RUSK — One of the attractions at this weekend’s Independence Day Celebration will be a racing display being sponsored by the Rusk Chamber of Commerce. The display will feature pictures and items donated by automotive and motorsports businesses in the area.

“As a small town, in order to attract people into this area, we need to find a niche that will bring people here and make them stay,” Rusk Chamber of Commerce office manager Connie Brown said. “The Rusk area has a surprising amount of racing history that I think could make us a racing destination.”

The purpose of the display will be to gauge local interest in the topic. If response to the exhibit is positive, the chamber will consider establishing a full-sized racing museum and will try to attract more racing venues into town.

A majority of the exhibits to be on display Saturday have been donated for the day by Racefab Inc. and the Phil Clark Foundation.

Racefab Inc. is a competition automobile manufacturing company that is owned and operated by the Jackson family in Rusk. Racefab custom-makes and designs race cars for any motorsports application. Racefab produced 83 vehicles for the Shelby Can-Am series as well as 14 cars for the Mario Andretti Racing School. Their designs have been used in races all around the world, as well as in the Sylvester Stallone movie “Driven,” according to Racefab.

Joel Jackson, owner of Racefab, has worked at the Chrysler/Shelby Performance Center and has helped design and develop the Shelby Viper, the V-8 Dakota and numerous racing designs. The Jacksons have funded and raced in many forms of motorsports, resulting in several first place and top ten finishes. In 1988, Joel Jackson was awarded the prestigious TRW International Motorsports Association “Mechanic of the Year” award for his work with Team Shelby.

Holly Clark is a local freelance writer who resides in Rusk. She is the only daughter of Phillip Thomas Clark, the designer of the first Ford Mustang. Phil Clark died when Holly was just a little girl, and her family never volunteered information about her father. Holly grew up knowing nothing about her father’s work.

In her attic one day, Holly found a treasure trove of her father’s old things; old design sketches, diaries and pictures — all proving her father’s involvement in designing the first Mustang. Most of the pieces in Clark’s collection had never before been seen.
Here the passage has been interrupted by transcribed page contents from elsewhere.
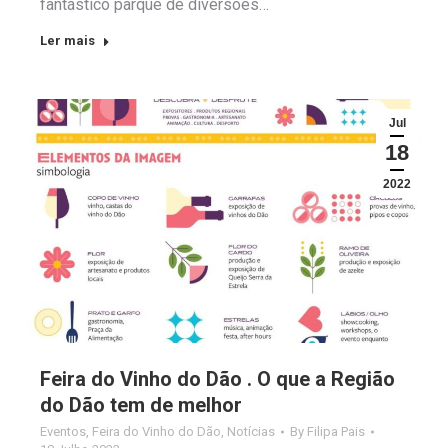
fantástico parque de diversões…
Ler mais
Jul
18
2022
Feira do Vinho do Dão . O que a Região
do Dão tem de melhor
Eventos
,
Feira do Vinho do Dão
,
Notícias
By
Filipa Pais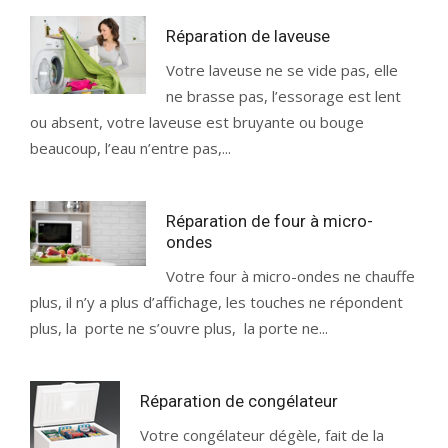
Réparation de laveuse
Votre laveuse ne se vide pas, elle
ne brasse pas, l’essorage est lent
ou absent, votre laveuse est bruyante ou bouge
beaucoup, l’eau n’entre pas,...
Réparation de four à micro-
ondes
Votre four à micro-ondes ne chauffe
plus, il n’y a plus d’affichage, les touches ne répondent
plus, la porte ne s’ouvre plus, la porte ne...
Réparation de congélateur
Votre congélateur dégèle, fait de la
Clark recently self-published a book, “Finding My Father,” the first in “The Man Behind the Pony” series.

“It’s really amazing that these two groups would both end up in Rusk so close to each other,” Brown said. “There’s a lot of automobile and racing history right here in Rusk.”

Also tied into the car/racing theme of the exhibit is the 2nd annual Mustang Stampede that will follow the parade and will feature nearly 100 Mustangs from around the world.

The Mustangs will parade around the square at 11:30 a.m. Saturday and will then park so patrons can take a closer look. Holly Clark will be present at the Stampede for an autograph session to help promote her book.